» TEXTE FOURNI
________________

Bien entendu, comme j'ai derrière moi un grand nombre d'heures de vol, je n'ai fait que suggérer les corrections à l'auteur, comme je le fais toujours et l'ai toujours fait pour les changements de ce type. Quand j'ai pu le faire, j'ai également conseillé de tourner les phrases autrement pour carrément éviter le mode subjonctif.
Je ne sais pas encore ce que l'auteur a décidé de faire par la suite. L'éditeur me le dira certainement.
Cela dit, je me souviens m'être fait taper sur les doigts il y a... longtemps... pour ne pas avoir mis d'imparfaits du subjonctif dans un roman du même style...
Le présent dans la subordonnée est choquant notamment quand le verbe de la principale est au passé simple (donc c'est bel et bien révolu), pas vous ?...
Il est vrai par ailleurs que, comme j'ai l'occasion de parler en italien quasiment tous les jours et espagnol de temps à autre, je suis peut-être inconsciemment influencée par ces deux langues où l'imparfait du subjonctif, certes plus agréable à l'oreille que le nôtre, est toujours de mise et se fond aisément dans une conversation, même banale.
Cela dit, devons-nous sauter à pieds joints dans le piège de la paupérisation du langage et suivre les moutons, au risque de ne plus savoir, à plus ou moins long terme, "qui" et "ce que" nous sommes ?
Voici deux phrases relevées dans le roman :
Quoique sa terreur soit (!!!) bien réelle, il ne put (!!!) s'empêcher de le détailler durant quelques longues secondes. »
Bien entendu j'ai suggéré "fût".

________________

» DONNÉES FOURNIES
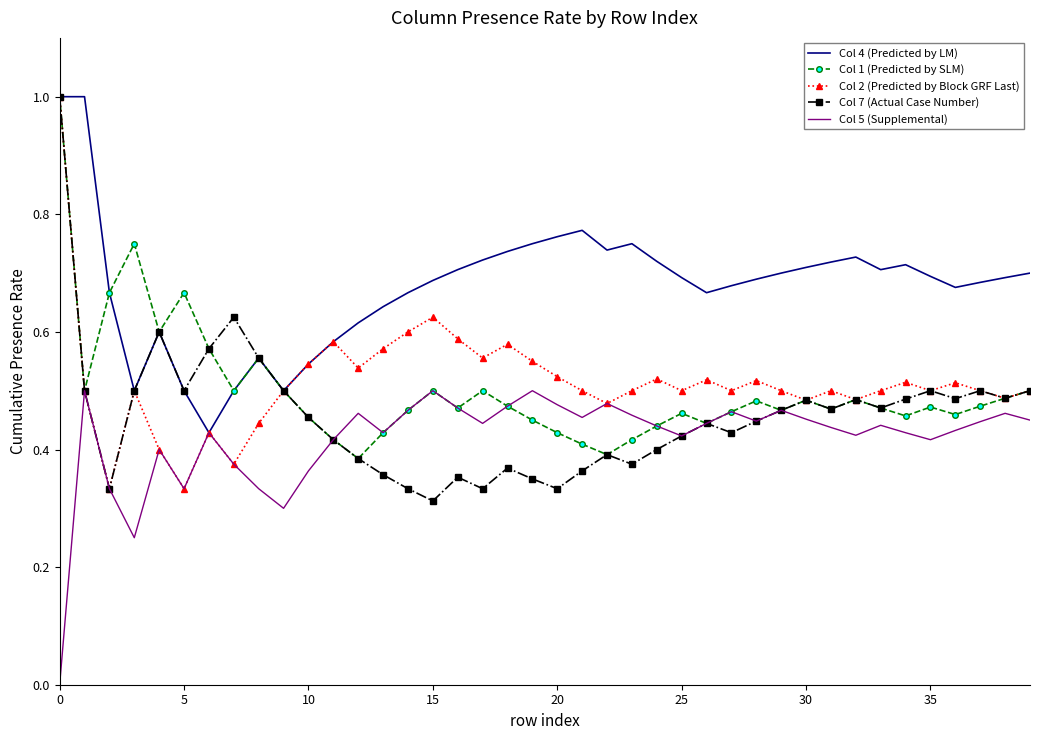

What is the maximum value shown in the chart?

1.0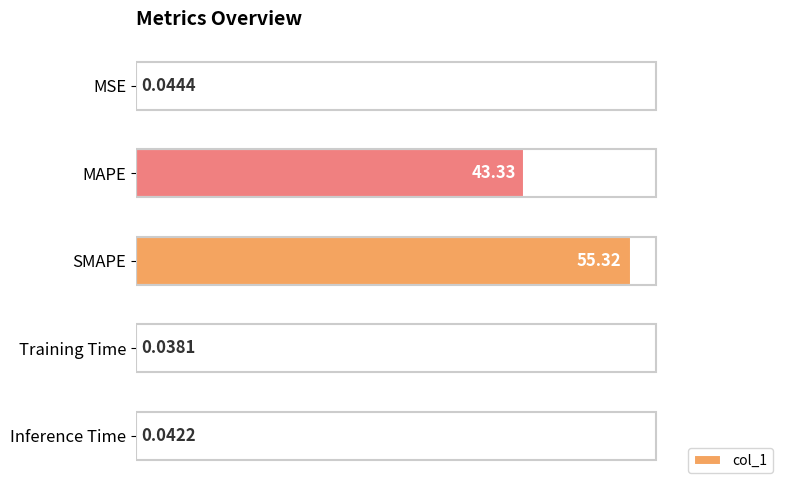

Are the bars horizontal?

Yes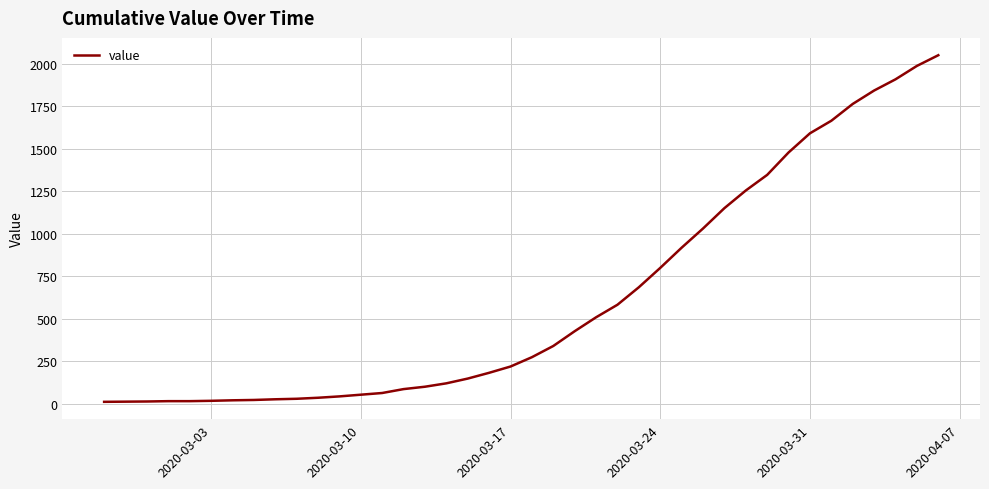

What is the greatest value displayed?

2052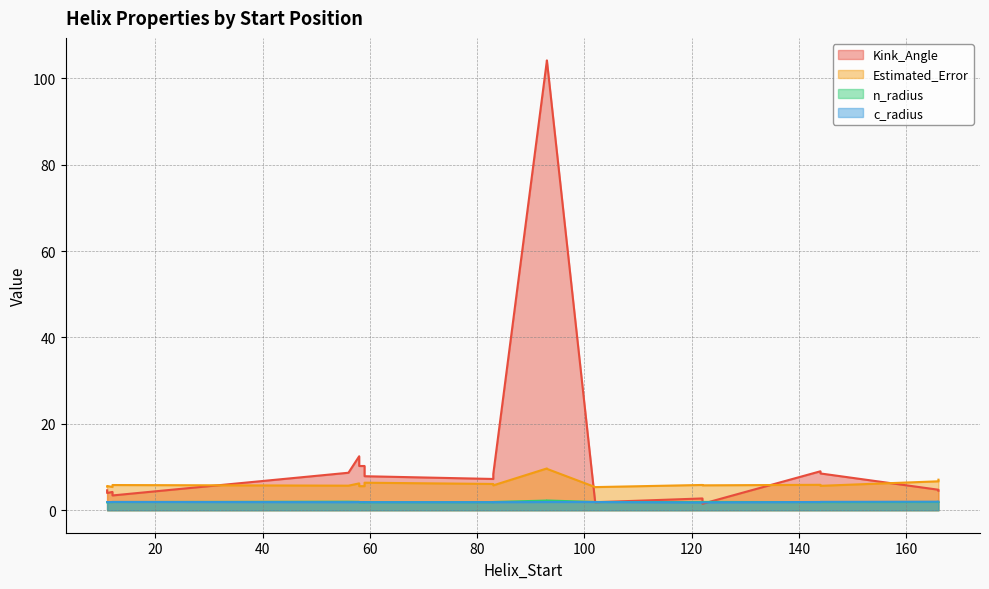

At which label is n_radius closest to 2?

56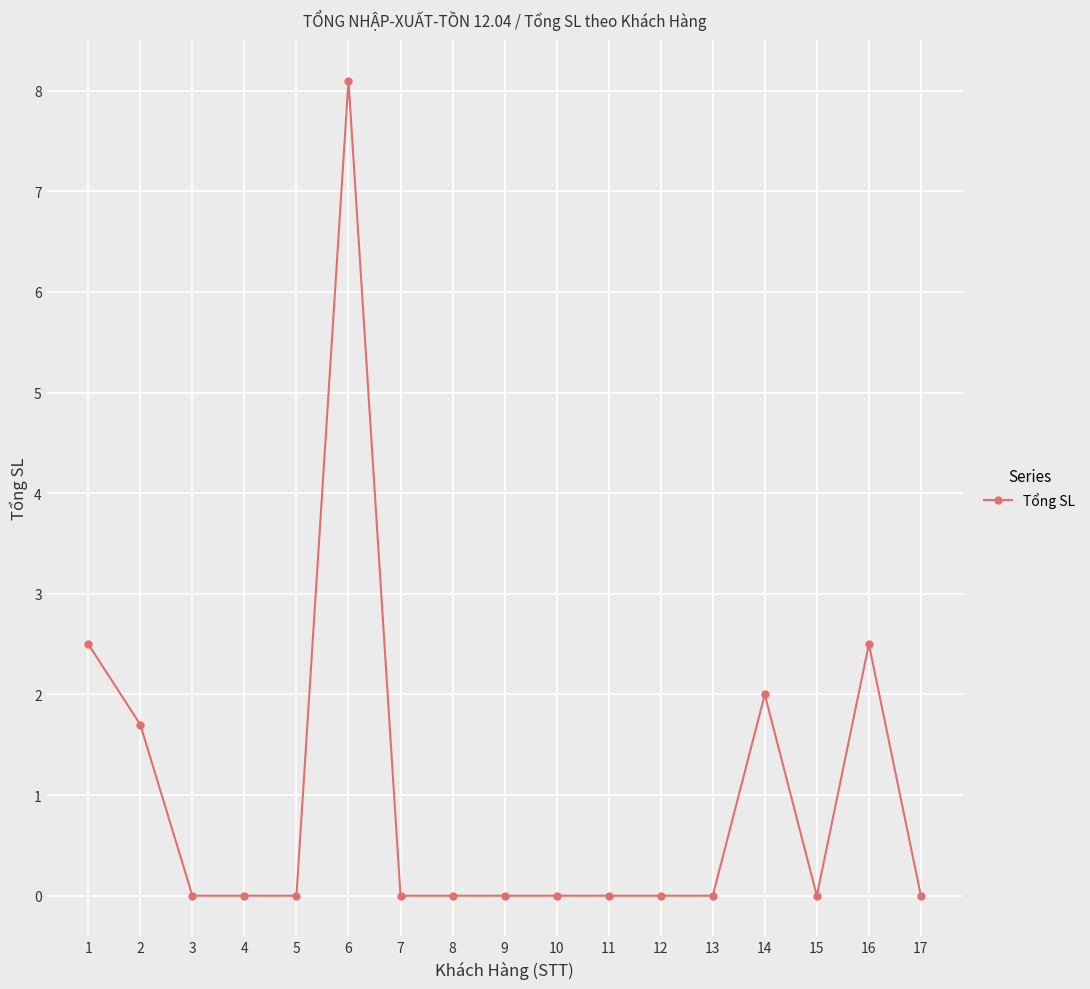

True or false: the data has more than 2 interior local peaks.

True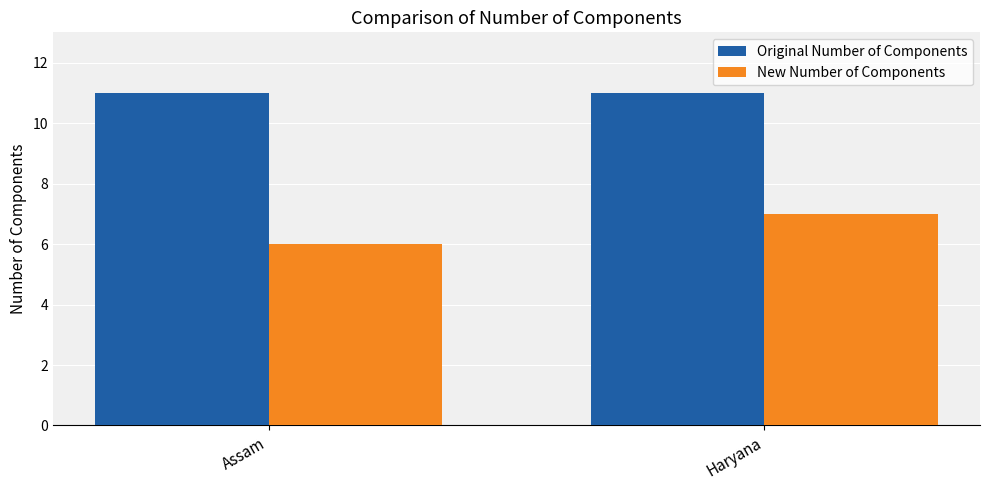

What is the difference between the highest and lowest values at Haryana?

4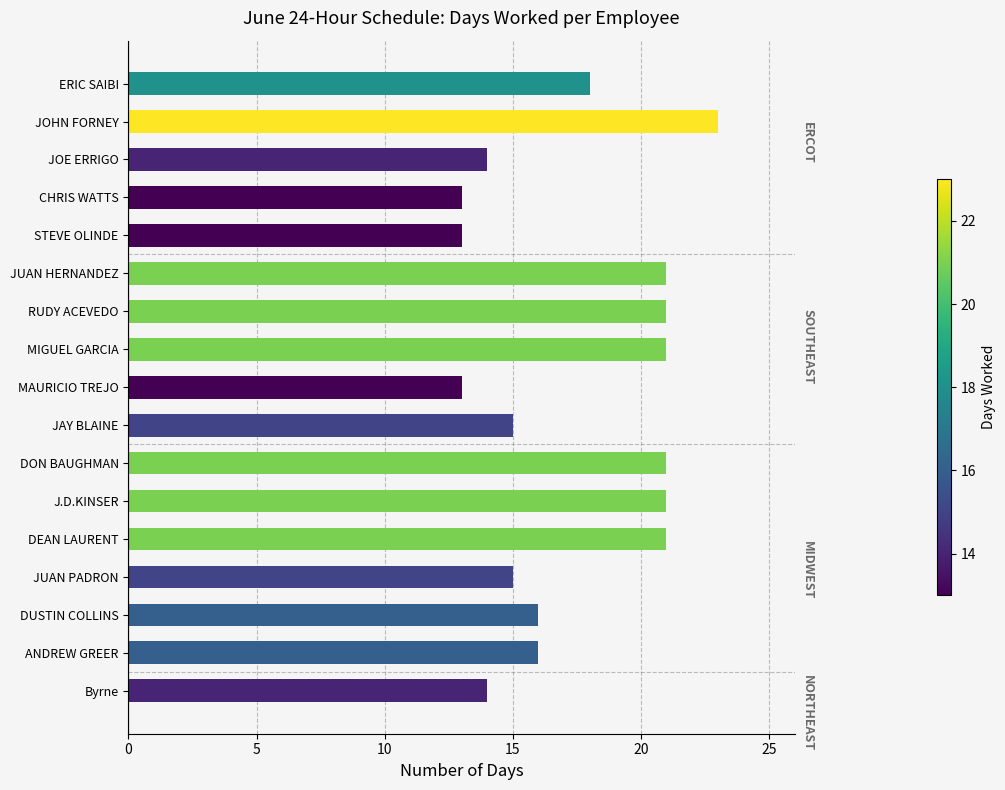

What is the sum of all values?

296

________________

» ACTIVITÉ 1
D'après le texte fourni, quelles langues la personne qui écrit a-t-elle l'occasion de parler ?
» ACTIVITÉ 2
Recopiez, s'il vous plaît, le passage du texte fourni qui débute aux mots « Bien entendu, comme » et s'arrête après « le mode subjonctif. ».

» SOLUTION 1
L'italien, quasiment tous les jours, et l'espagnol de temps à autre.

» SOLUTION 2
Bien entendu, comme j'ai derrière moi un grand nombre d'heures de vol, je n'ai fait que suggérer les corrections à l'auteur, comme je le fais toujours et l'ai toujours fait pour les changements de ce type. Quand j'ai pu le faire, j'ai également conseillé de tourner les phrases autrement pour carrément éviter le mode subjonctif.